CHECK YOUR UNDERSTANDING =>
A – In the Firebird Unicode thread, how many bytes does each character in UNICODE_FSS take up?
B – Write a continuation of the Firebird Unicode thread that picks up right after its last line.

TEXT SEGMENT =>
Segment Open

Subject RE: [firebird-support] Unicode
Author Svend Meyland Nicolaisen
> -----Original Message-----
> From: Helen Borrie [mailto:helebor@...]
> Sent: 11. april 2005 03:17
> To:
> Subject: RE: [firebird-support] Unicode
> At 11:13 PM 10/04/2005 +0200, you wrote:
> > > Recent reviews on this and the Firebird-architect list have
> > > concluded that the Unicode FSS support is based on an
> early version
> > > of the unicode specification that does not match the final
> > > documentation, and does not reflect any supported standard.
> >
> >Can somebody confirm that the newest release of FireBird doesn't
> >support the final specification of Unicode?
> What is "the final specification of Unicode"? Unicode has
> numerous specifications...and Firebird doesn't support any of
> them directly.

By "final specification" I meant "latest specification version".

> Firebird's UNICODE_FSS is a superset of what
> is currently called utf-8, but it's not utf-8. It doesn't
> support characters having variable byte lengths. All
> characters in unicode_fss are 3 bytes.

OK, so UNICODE_FSS should be encoded as UTF-8 with the exception that all
characters are 3 bytes long.

This means that the character 0x007f are encoded as 0x00, 0x00, 0x7F and the
character 0x0100 are encoded as 0x00, 0x02, 0x80?

The question might seem trivial but I'm not very familiar with either

> > > I had poor luck saving unicode from Delphi. Others may have had
> > > more success. The Delphi (UCS2) widestring does not
> support enough
> > > code points to handle the full Unicode specification.

Segment Closed

People photos with keypoints =>
Segment Open

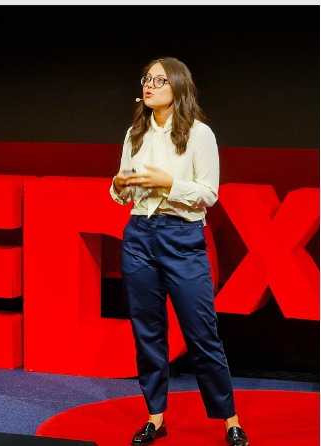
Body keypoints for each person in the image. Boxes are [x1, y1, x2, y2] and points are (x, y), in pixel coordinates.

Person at [110, 57, 248, 446]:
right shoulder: (135, 133)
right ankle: (155, 416)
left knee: (202, 333)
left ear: (178, 87)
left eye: (159, 80)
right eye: (147, 79)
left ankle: (230, 419)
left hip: (181, 237)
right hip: (139, 235)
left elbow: (209, 193)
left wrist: (169, 182)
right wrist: (119, 185)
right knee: (147, 331)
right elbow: (121, 191)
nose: (150, 85)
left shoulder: (199, 134)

Segment Closed

ANSWERS TO THIS EXERCISE =>
A – Each character in UNICODE_FSS takes up 3 bytes.

B –
> >
> >Well as far as I know wide strings in Delphi Delphi does represent
> >Unicode just fine. Wide strings contain 32 bit characters
> and UniCode
> >are a 32 bit character set.
> Not 32-bit, but 16-bit. Here's what the Delphi help says
> about widestring:
> "The WideString type represents a dynamically allocated
> string of 16-bit Unicode characters."

Yes,16-bits of course. When do I learn to go to bed when I'm too tired? ;-)

> Out of the box, Delphi's MBCS support supports at most a
> two-byte character set, which rules out using widestrings for
> unicode_fss.

Well it should be possible to use widestrings with FireBird as long as you
convert the data when reading and writing from/to FireBird. As widestrings
contain 16-bit characters it must have enough code points to represent the
complete Unicode character set.

I am writing my own "data access library" which uses the FireBird API
directly so I can make all the conversions that I need.

> > > However, I have been able to verify that Firebird will
> > > correctly store and retrieve unicode UTF-8 characters from
> > > Java using the jaybird JDBC driver, provided the character
> > > set of the database/column is set to none. The caveats are
> > > that your column size is a byte size, not a character size,
> > > and that only byte order collation is meaningful from the
> > > database. I used arabic, chinese, tibetan, english, and
> > > french strings to verify this.
> >
> >Are Unicode represented as UTF-8 i FireBird or am I confused?
> You *are* confused, but you have a right to be. There are few people
> around here trying to use unicode_fss with Delphi who are not
> confused (me
> included). Delphi giveth with one hand and taketh away with the other.
> Firebird's unicode is not "all-singing, all-dancing Unicode".
> Beyond the
> bottom line that each stored character is exactly three
> bytes, there is
> nothing that is language-specific or locale-specific: no
> dictionary sort
> orders, upper/lower case mappings, etc. The collation
> sequence is strictly
> by the numerical values of the 3-byte words that represent the
> characters. However, with both client and database set up with
> unicode_fss, whatever characters you throw at it will be stored and
> retrieved as 3-byte words.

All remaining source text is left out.